We think your approach is right on track. The key to living successfully as a Christian in the midst of a post-Christian culture is not isolation but discernment. Once parents acknowledge the inescapable power of the media—and the fact that teens are overwhelmingly willing to invite it into their lives—they are faced with the question, “What do I do about it?” You are wise to avoid blanket prohibitions and to adopt instead the strategy of teaching your children how to think for themselves and how to make smart choices. That kind of training will stand them in good stead when they leave the nest and launch out on their own.
Can we help you out with any suggestions? As a matter of fact, we can. The following ideas have been gleaned from years of interaction not only with the world of media, but also with teens who consume popular entertainment on a daily basis. We hope you’ll be able to adapt and apply them in your own home.
Establish guidelines for your family. Although entertainment decisions can fall into a bit of a gray area, establish a family standard for making media decisions. This is helpful, not because your family needs more rules, but because you don’t want to leave the concept of making wise choices to mere chance.
Rely on credible sources for entertainment review. Ideally, dads and moms should check out potential media choices before their kids actually make them. This can be a problem, of course, given the huge volume of entertainment options available in modern society. Who has the time to preview every movie, CD, and televised program that requires this kind of intensive examination? Not many of us. That’s why it’s comforting to know that there are a number of inexpensive (sometimes free) trustworthy media-review resources that can provide you with a quick run-down of all the relevant facts. Not only do these resources identify the bad apples in the barrel—they also highlight the good.
Model wise choices. One of the surest ways to derail your young person’s media discernment is to behave hypocritically. We cannot sufficiently stress how essential it is for parents to model wise choices. Your words won’t be effective if you say one thing and do another. Learning to discern is an ongoing challenge for all of us. If you struggle with your own media choices, it’s okay to admit that to your children. But try to avoid teaching a principle and then violating that principle yourself. Parents who have been guilty of this find it difficult to re-establish their credibility.

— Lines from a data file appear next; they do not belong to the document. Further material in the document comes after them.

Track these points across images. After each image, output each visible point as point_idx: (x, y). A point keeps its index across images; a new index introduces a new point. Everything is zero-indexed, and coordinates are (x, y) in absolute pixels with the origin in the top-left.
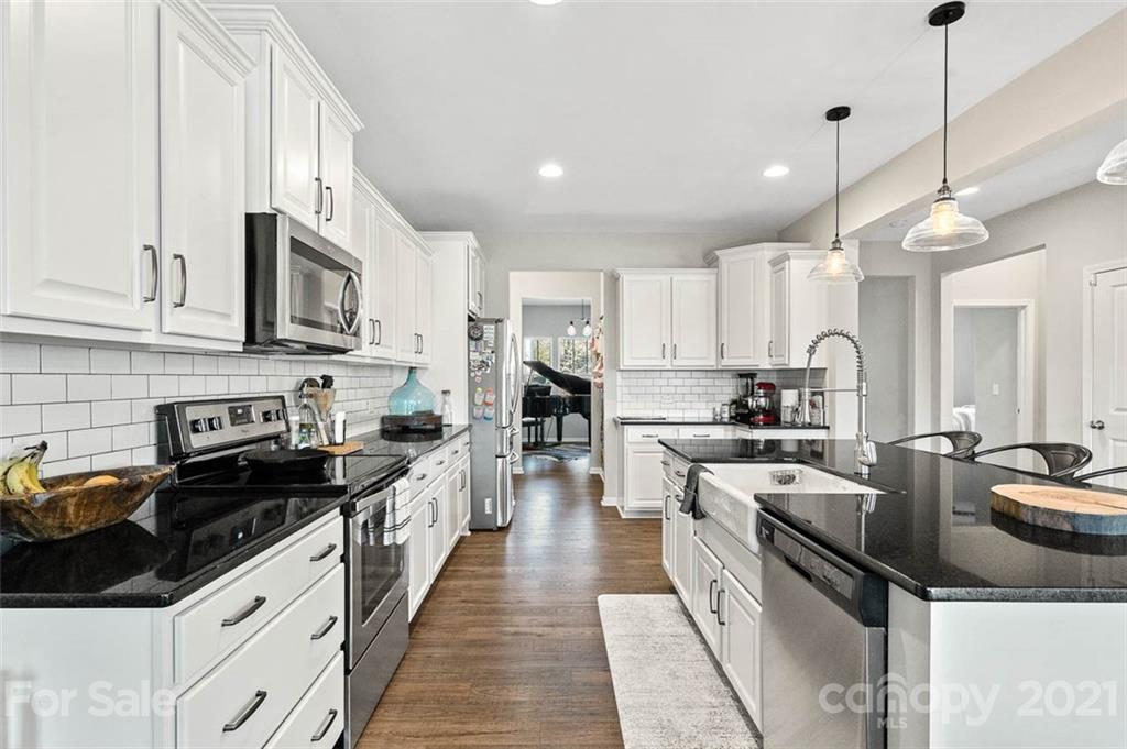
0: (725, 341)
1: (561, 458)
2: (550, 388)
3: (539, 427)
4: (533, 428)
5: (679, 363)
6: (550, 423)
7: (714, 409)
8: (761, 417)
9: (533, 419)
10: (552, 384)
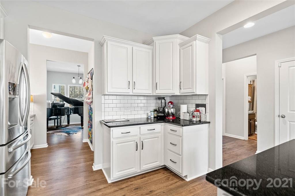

When you can’t tune it out, try teaching. When you see an offensive commercial on an otherwise positive TV show, an obscene bumper sticker, or an unsavory T-shirt, you may feel like screaming, “Close your ears, kids! Shut your eyes!” Unfortunately, there are occasions when it all happens so quickly that you don’t have a chance to do that. What then? We suggest turning the incident into a “teachable moment.” Point out why the song, show, or image in question fails to meet up to your family standard. Identify what’s wrong with the message it conveys. You can use such moments to reinforce the principles of discernment you regularly talk about and model at home.
Keep open communication lines. Talk often about the media with your kids. Make sure that the lines of communication stay open so that your kids can ask questions when they need to. When you have to say “no” to certain entertainment, help them find positive alternatives. Adopt a policy of accountability that allows all family members to read each other’s texts, tweets, social media posts, emails, web history, etc. Intentionality is the best way to turn your home into a place where good habits of media discernment are caught as well as taught.